*What is asked:*
Identify every line in the material that contains the string "right" and copy each of those lines. Treat the match as case-sensitive.

*Data shown:*
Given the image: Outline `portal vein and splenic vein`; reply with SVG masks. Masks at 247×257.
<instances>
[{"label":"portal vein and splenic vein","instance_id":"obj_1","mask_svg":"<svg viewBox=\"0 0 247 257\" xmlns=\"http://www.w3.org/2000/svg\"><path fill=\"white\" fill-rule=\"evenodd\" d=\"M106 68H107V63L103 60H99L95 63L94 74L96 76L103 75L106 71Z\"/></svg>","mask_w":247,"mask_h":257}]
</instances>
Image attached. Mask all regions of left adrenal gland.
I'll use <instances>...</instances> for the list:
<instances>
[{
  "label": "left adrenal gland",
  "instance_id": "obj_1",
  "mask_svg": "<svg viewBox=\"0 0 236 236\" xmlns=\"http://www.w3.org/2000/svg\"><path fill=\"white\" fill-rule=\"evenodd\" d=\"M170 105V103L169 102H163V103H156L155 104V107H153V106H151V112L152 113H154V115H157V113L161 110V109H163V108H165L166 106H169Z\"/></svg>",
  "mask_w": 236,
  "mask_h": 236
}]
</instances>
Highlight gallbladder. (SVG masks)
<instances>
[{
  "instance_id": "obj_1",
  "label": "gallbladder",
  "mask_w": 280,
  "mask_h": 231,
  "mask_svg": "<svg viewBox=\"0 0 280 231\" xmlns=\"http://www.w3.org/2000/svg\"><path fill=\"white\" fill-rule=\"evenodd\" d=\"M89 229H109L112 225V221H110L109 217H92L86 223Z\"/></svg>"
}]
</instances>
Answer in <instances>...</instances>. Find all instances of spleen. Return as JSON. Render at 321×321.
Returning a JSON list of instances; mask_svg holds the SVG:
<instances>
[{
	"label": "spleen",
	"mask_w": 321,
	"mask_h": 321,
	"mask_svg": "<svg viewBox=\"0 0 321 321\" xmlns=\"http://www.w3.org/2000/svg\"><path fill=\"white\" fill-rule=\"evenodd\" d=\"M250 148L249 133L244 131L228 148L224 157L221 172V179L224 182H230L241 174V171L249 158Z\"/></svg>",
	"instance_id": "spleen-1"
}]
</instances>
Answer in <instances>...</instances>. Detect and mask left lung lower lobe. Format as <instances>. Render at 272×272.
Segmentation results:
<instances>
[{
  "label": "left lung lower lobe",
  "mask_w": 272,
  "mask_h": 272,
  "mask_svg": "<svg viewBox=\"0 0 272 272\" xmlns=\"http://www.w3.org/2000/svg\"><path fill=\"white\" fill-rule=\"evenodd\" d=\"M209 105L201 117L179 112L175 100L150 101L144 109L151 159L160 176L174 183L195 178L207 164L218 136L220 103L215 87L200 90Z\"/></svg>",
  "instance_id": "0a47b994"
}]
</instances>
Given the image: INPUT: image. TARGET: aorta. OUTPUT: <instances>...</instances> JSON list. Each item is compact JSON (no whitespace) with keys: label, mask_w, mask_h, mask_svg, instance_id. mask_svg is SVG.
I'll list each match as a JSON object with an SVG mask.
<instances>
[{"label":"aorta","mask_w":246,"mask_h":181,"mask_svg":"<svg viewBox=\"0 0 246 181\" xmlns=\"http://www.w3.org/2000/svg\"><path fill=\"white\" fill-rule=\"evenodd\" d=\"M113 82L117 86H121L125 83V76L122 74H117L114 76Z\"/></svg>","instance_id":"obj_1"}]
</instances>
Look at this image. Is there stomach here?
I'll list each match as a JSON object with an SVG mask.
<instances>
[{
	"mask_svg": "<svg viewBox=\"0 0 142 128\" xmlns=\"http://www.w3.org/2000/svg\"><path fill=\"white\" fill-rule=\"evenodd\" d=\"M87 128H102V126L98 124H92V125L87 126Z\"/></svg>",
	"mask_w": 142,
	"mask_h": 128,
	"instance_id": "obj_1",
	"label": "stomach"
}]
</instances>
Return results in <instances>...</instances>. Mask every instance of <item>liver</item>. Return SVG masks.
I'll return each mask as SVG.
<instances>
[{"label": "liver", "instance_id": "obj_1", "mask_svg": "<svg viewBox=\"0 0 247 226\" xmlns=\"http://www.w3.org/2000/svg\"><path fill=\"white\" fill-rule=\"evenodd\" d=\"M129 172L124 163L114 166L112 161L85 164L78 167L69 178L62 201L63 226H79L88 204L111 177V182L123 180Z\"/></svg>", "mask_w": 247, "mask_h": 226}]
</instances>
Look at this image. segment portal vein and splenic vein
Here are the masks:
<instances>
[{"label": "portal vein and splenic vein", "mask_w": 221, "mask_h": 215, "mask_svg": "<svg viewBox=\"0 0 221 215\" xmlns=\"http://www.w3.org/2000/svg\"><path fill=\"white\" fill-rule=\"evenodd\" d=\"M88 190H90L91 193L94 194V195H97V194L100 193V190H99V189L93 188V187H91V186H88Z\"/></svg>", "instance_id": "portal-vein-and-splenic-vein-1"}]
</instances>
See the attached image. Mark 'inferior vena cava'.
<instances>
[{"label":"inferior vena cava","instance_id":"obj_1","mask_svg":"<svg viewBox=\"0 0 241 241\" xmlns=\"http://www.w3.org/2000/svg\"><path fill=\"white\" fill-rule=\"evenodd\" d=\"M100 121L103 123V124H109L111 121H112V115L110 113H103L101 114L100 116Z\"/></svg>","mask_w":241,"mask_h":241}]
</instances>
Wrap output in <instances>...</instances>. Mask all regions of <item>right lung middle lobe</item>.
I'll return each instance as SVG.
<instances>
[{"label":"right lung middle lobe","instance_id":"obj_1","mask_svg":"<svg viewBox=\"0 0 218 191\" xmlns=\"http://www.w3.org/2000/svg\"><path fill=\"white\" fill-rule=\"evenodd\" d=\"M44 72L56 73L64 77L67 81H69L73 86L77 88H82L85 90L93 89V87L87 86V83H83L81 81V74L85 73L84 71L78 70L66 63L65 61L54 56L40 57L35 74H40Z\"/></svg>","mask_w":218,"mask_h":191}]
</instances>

*Task solution:*
Wrap output in <instances>...</instances>. Mask all regions of <item>right lung middle lobe</item>.
[{"label":"right lung middle lobe","instance_id":"obj_1","mask_svg":"<svg viewBox=\"0 0 218 191\" xmlns=\"http://www.w3.org/2000/svg\"><path fill=\"white\" fill-rule=\"evenodd\" d=\"M44 72L56 73L64 77L67 81H69L73 86L77 88H82L85 90L93 89V87L87 86V83H83L81 81V74L85 73L84 71L78 70L66 63L65 61L54 56L40 57L35 74H40Z\"/></svg>","mask_w":218,"mask_h":191}]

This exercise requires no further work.